Les jeunes conducteurs sont aussi très sensibilisés aux dangers liés à la grande vitesse ; 77 % jugent dangereux de rouler à 160 km/h sur autoroute, mais 14 % le font tout de même. En revanche, ils relativisent beaucoup les effets de la fatigue sur la conduite. Ainsi 65 % des jeunes prennent le risque de conduire lorsqu’ils sont fatigués. Un danger réel quand on sait que la somnolence est l’une des principales causes de mortalité sur autoroute.

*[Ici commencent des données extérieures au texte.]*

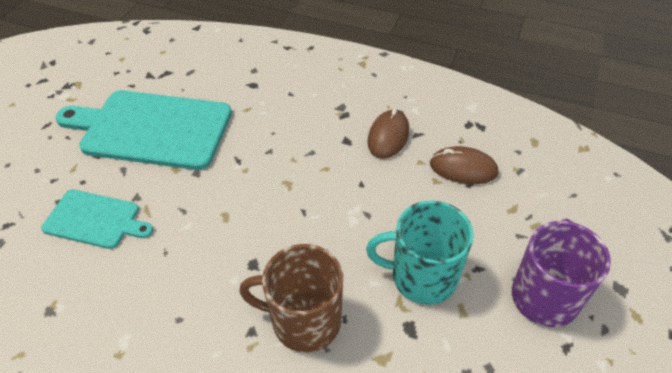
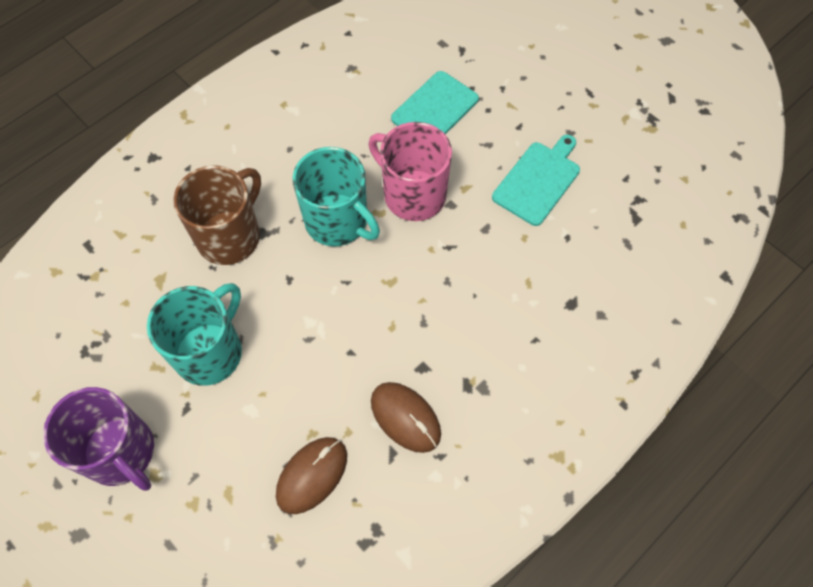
camera: 115 degrees right, 15 degrees up
(151, 129) = (538, 180): turquoise cutting board -> turquoise cutting board, size x0.55
(196, 200) = (413, 194): none -> pink mug
(247, 241) = (338, 221): none -> turquoise mug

INEXPÉRIENCE DE LA CONDUITE

Les 2 ou 3 premières années de conduite, les jeunes conducteurs sous-estiment plus le risque dans une circulation fluide que les conducteurs expérimentés. Les jeunes conducteurs identifient aussi bien les dangers proches que les conducteurs plus âgés, mais moins facilement les dangers plus éloignés. Ils ont une tendance à limiter leur exploration visuelle à la zone proche du véhicule. L’inexpérience semble focaliser leur attention sur la maîtrise du véhicule, ce qui altère la perception des dangers potentiels et le traitement de l’information. Plus le niveau de risque perçu est bas, plus c’est un facteur de comportement de prise de risques. À cela se rajoute l’inexpérience de la conduite la nuit. En effet, généralement les jeunes utilisent plus leur véhicule pour les loisirs que pour le travail, ce qui s’inverse chez l’adulte. De plus, les jeunes ont souvent une vie sociale plus active la nuit. Pourtant, un jeune conducteur participe rarement en auto-école à des expériences de conduite de nuit ou sur route en rase campagne.

GÉNÉRATION HIGH-TECH

Les 18-25 ans ne semblent pas avoir conscience du danger que représente l’utilisation du téléphone portable : 57 % des 18-25 ans téléphonent au volant. Dans les faits, 63 % des 18-25 ans consultent et écrivent des sms en conduisant. Pourtant, chercher le téléphone, numéroter, répondre, raccrocher sont autant d’opérations qui constituent de véritables distractions pour le conducteur et sont autant de facteurs de risque pour sa sécurité et celle des automobilistes. Pas facile d’effectuer une manœuvre lorsqu’on n’a pas les deux mains sur le volant ! Qui n’a jamais rencontré un conducteur, combiné à la main, naviguant de gauche à droite et ayant du mal à effectuer une manœuvre ? Qui n’a jamais rencontré un jeune sur son vélo ou son scooter téléphone en main ?

En outre, une conversation téléphonique va avoir une influence sur l’attention portée à la conduite : fixation du regard vers l’avant au détriment de la vision latérale et de l’usage des rétroviseurs extérieurs et intérieurs, allongement du temps de réaction, réduction brutale de sa vitesse qui peut se révéler dangereuse dans un trafic dense… Malheureusement, une constatation s’impose : les jeunes conducteurs qui ont grandi et évolué avec le téléphone portable, semblent avoir les plus grandes difficultés à s’en séparer.

On l’aura compris, un jeune qui ne prend jamais de risque, cela n’existe pas. C’est pourquoi, malgré les résultats très encourageants de ces dernières années, les jeunes restent, et doivent rester, un enjeu primordial de sécurité routière.

*Étude menée en janvier 2012 par TNS Sofrès auprès de 1 100 conducteurs dont 300 jeunes.